Talk about foreign/economic policy 101. If Obama gained even a scintilla of an other-worldly perspective on the effects of U.S. foreign and economic policy on other countries, or even an understanding of how non-Americans regard this nation, he will have brought far more of worth into the White House than its current occupant. Plus, if I haven't learned anything else from the likes of Dick Cheney and Donald Rumsfeld, I've learned this: Don't confuse experience with wisdom.

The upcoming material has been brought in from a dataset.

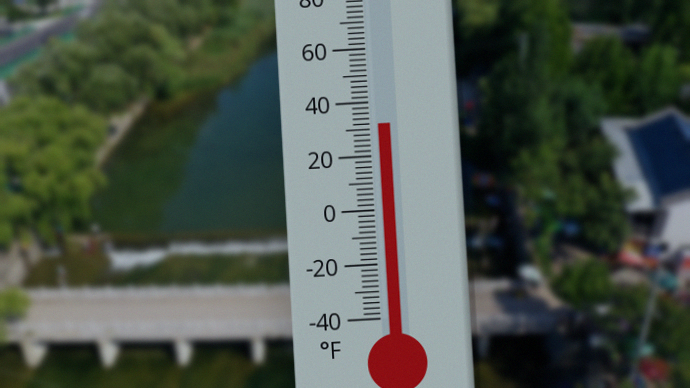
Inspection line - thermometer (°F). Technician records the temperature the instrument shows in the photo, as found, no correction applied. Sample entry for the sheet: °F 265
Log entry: °F 32
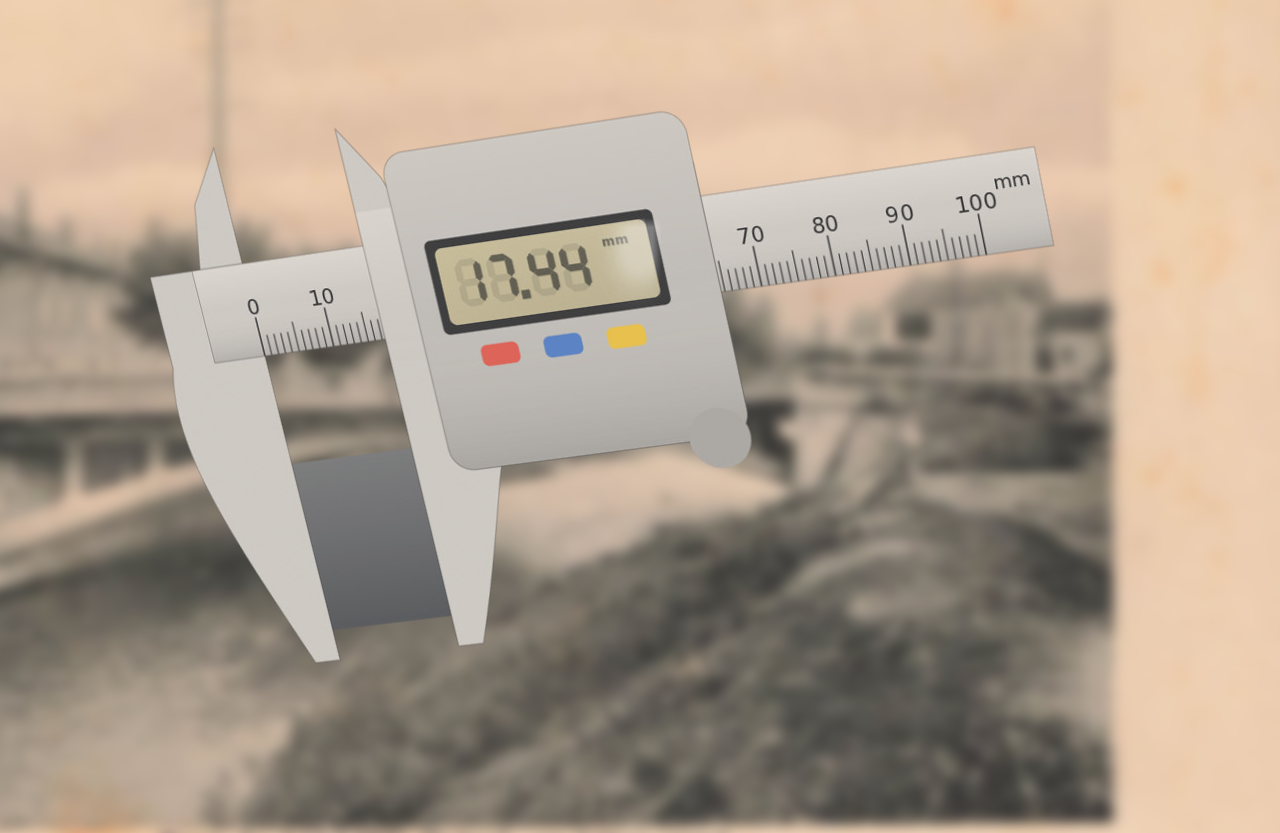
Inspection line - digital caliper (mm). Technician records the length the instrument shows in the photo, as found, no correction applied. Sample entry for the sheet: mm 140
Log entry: mm 17.44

Finally, I've got Obamaudacity because of my experience teaching young people. When I taught law students, the one thing I noticed was that very few of the black law students I met were registered Democrats. Those who were registered to vote at all were primarily Independents. They didn't feel any Roosevelt/Kennedy/Clinton loyalty to the Democratic party. And they were largely apathetic, suffering from "political party fatigue." Yet, it is this very group that has the most to lose if they are not politically energized and engaged. They're Gen X and Gen Y, so that means they're going to get the sloppy seconds of the Baby Boom generation -- sloppy environment, sloppy Social Security, sloppy economy, sloppy deficit, sloppy never-ending war in Iraq, sloppy immigration policy, sloppy everything. Basically, we Baby Boomers are going to leave these young folks to clean up our mess. They might as well get started now and have a say in who is going to help them do it. And if Obama is their choice, then, as someone in the tail end of the Baby Boom generation, I want to honor their choice. To them, I imagine, he represents a clean slate unsullied by past scandals, support for the war in Iraq, and the same recycled political hacks from both parties.
I know Baby Boomers won't let go of Rolling Stones concerts -- hell, some of us would still be following the Grateful Dead if Jerry Garcia were alive -- as well as smoking doobies, endless self-improvement, and flagrant conspicuous consumption. But maybe, just maybe, we need to cede to the choices of the generations behind us. Maybe we need a case of Obamaudacity.